May 20th

This is the last week of school. It's been hard to face everyone since prom. They all try to act sympathetic. I'm too hurt and too embarrassed to deal with it though. I thought about not going back. But then I'd be stuck in Southglen another year. That would be worse then walking around with no pride.

At lunch period I was sitting alone on the bleachers. I brought my guitar, but felt no real inspiration to play. So it just laid across my lap silently. Then Aldys came over and sat next to me.

"Guy, do you miss her?" she asked.

I just stared at her, ready to tell her to leave. But then it clicked in my head. She was hurt just as much as I was. She had also let Josie into her life in a special way, and been dropped like yesterdays news for a cover story. Instead of hurting her again I just turned away.

"I don't want to talk about it." was all I get out of my mouth. I totally felt a loss of words.

But Aldys didn't leave. She just quietly sat there.

"She was my best friend. I don't care what happened it the end. I'm not mad at you because she ditched me for you-"

"Shut up! I never told her to ditch you for me. And I sure as hell never told her to ditch me like that either. Face it she's a bitch. Josie doesn't care about who we are, she just wanted a story."

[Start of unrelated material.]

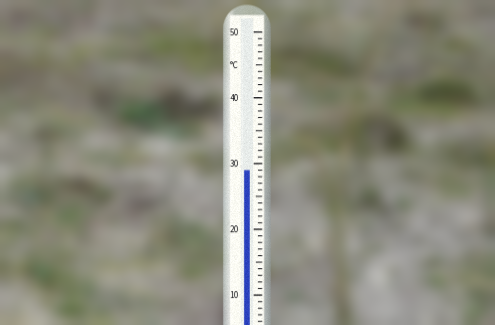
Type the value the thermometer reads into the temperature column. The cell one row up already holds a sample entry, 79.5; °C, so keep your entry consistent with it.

I instantly felt bad for yelling at Aldys. She looked ready to cry. Suddenly I felt rage running through my body. It scared me and I just got up and ran off.

May 21st

I woke up late and decided to not go to school. My body felt empty inside. Expecting my father to be at work I went into the kitchen and opened the fridge. But he was sitting at the table drinking a beer.

"Guy why aren't you at school?" His voice showed no emotion as he spoke.

"Why are you drinking a beer at 10 am?" I shot right back.

The beer can flew out of his hand as he jumped up. Before I knew it I was pinned to the fridge feeling his rancid breath on my cheek.

"Get your act together now. I'm sick of dealing with your shit kid. Your momma couldn't do it either could she?"

"Leave my mother out of this. Maybe she couldn't deal with your shit." Right after I blurted that out I flinched. I knew what was coming.

His fist his my cheek hard then met up with my side. He shoved me to the floor and opened the fridge to retrieve another beer. I ran out of the house not carrying where I went.

I started to drive around. For the second day in a row I found myself sitting in the park by the creek. I lit up another cigarette and thought about Josie. She didn't like it when I smoked, and would take the cigarette from my mouth and stomp on it.

But Josie sure wasn't here now. I sighed and took a deep drag off the Marlboro. My side really hurt but I didn't care. I just leaned back and enjoyed the calmness surrounding me.

May 23rd

I skipped school again yesterday, but decided to go back for the last day. When I got there I saw everyone reading the newspaper. Josie's story must have came out. But I didn't want to read it or even guess what it had to say.

Then Tommy came over to me and shoved a paper in my face.

"Look at this man! She loves up!" He laughed. Everyone around me was soaking up the joy of being featured in the paper. A line near the end caught my attention.

"And there's still that one guy, the one who is so perfect in every way. The guy you get up and go to school for in the morning. Southglen would not have been the same without him. High school would not be the same without him. I would not have been the same without him."

Josie Gellar wouldn't have been the same without me. And I have to admit I wouldn't have been the same without her. I guess I don't know what to think about anything now. I never trusted anyone as much as I trusted her. We would just sit in my car outside her house and talk. I miss that. Even it was real to me, it wasn't real to her. But I don't know.

I feel so angry, but then I feel like she's still a friend.